[Page-level text extractions]
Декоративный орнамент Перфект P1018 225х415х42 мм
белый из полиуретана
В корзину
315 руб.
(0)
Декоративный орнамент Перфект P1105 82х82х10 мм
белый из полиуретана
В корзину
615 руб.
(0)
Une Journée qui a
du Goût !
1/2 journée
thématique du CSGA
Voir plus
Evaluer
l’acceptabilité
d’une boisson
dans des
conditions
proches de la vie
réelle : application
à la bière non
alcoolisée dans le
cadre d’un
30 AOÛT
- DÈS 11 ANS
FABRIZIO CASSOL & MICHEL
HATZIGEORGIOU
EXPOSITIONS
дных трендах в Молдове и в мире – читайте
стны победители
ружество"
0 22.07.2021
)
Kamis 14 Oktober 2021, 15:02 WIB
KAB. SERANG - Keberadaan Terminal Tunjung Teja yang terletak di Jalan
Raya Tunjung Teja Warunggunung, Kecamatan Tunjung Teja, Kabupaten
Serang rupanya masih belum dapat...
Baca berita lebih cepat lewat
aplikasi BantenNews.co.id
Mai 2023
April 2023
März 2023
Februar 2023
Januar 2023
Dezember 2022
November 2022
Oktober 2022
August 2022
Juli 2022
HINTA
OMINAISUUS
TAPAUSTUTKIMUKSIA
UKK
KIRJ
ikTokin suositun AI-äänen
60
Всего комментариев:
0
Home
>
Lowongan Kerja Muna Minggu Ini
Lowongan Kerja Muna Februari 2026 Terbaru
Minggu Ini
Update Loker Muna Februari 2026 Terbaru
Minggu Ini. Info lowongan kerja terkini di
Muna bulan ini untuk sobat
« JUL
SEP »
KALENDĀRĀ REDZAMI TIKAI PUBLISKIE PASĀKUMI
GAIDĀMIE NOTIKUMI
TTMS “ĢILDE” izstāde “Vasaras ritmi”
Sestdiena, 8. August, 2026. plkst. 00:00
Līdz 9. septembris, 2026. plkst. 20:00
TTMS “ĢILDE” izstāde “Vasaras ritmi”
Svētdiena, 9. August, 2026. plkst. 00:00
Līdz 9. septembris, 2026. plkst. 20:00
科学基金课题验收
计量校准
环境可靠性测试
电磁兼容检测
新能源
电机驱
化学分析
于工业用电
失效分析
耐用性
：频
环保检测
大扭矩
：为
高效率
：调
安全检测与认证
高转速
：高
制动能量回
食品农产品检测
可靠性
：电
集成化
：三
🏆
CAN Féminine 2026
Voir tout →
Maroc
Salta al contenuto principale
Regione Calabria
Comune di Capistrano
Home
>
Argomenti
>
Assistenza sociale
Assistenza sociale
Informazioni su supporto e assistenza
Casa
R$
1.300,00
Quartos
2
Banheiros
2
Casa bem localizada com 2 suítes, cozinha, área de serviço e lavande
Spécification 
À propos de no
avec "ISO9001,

▶ **Aim of the exercise**: Reproduce every line of the data above verbatim and in its original order.

▶ **Result for this task**:
Декоративный орнамент Перфект P1018 225х415х42 мм
белый из полиуретана
В корзину
315 руб.
(0)
Декоративный орнамент Перфект P1105 82х82х10 мм
белый из полиуретана
В корзину
615 руб.
(0)
Une Journée qui a
du Goût !
1/2 journée
thématique du CSGA
Voir plus
Evaluer
l’acceptabilité
d’une boisson
dans des
conditions
proches de la vie
réelle : application
à la bière non
alcoolisée dans le
cadre d’un
30 AOÛT
- DÈS 11 ANS
FABRIZIO CASSOL & MICHEL
HATZIGEORGIOU
EXPOSITIONS
дных трендах в Молдове и в мире – читайте
стны победители
ружество"
0 22.07.2021
)
Kamis 14 Oktober 2021, 15:02 WIB
KAB. SERANG - Keberadaan Terminal Tunjung Teja yang terletak di Jalan
Raya Tunjung Teja Warunggunung, Kecamatan Tunjung Teja, Kabupaten
Serang rupanya masih belum dapat...
Baca berita lebih cepat lewat
aplikasi BantenNews.co.id
Mai 2023
April 2023
März 2023
Februar 2023
Januar 2023
Dezember 2022
November 2022
Oktober 2022
August 2022
Juli 2022
HINTA
OMINAISUUS
TAPAUSTUTKIMUKSIA
UKK
KIRJ
ikTokin suositun AI-äänen
60
Всего комментариев:
0
Home
>
Lowongan Kerja Muna Minggu Ini
Lowongan Kerja Muna Februari 2026 Terbaru
Minggu Ini
Update Loker Muna Februari 2026 Terbaru
Minggu Ini. Info lowongan kerja terkini di
Muna bulan ini untuk sobat
« JUL
SEP »
KALENDĀRĀ REDZAMI TIKAI PUBLISKIE PASĀKUMI
GAIDĀMIE NOTIKUMI
TTMS “ĢILDE” izstāde “Vasaras ritmi”
Sestdiena, 8. August, 2026. plkst. 00:00
Līdz 9. septembris, 2026. plkst. 20:00
TTMS “ĢILDE” izstāde “Vasaras ritmi”
Svētdiena, 9. August, 2026. plkst. 00:00
Līdz 9. septembris, 2026. plkst. 20:00
科学基金课题验收
计量校准
环境可靠性测试
电磁兼容检测
新能源
电机驱
化学分析
于工业用电
失效分析
耐用性
：频
环保检测
大扭矩
：为
高效率
：调
安全检测与认证
高转速
：高
制动能量回
食品农产品检测
可靠性
：电
集成化
：三
🏆
CAN Féminine 2026
Voir tout →
Maroc
Salta al contenuto principale
Regione Calabria
Comune di Capistrano
Home
>
Argomenti
>
Assistenza sociale
Assistenza sociale
Informazioni su supporto e assistenza
Casa
R$
1.300,00
Quartos
2
Banheiros
2
Casa bem localizada com 2 suítes, cozinha, área de serviço e lavande
Spécification 
À propos de no
avec "ISO9001,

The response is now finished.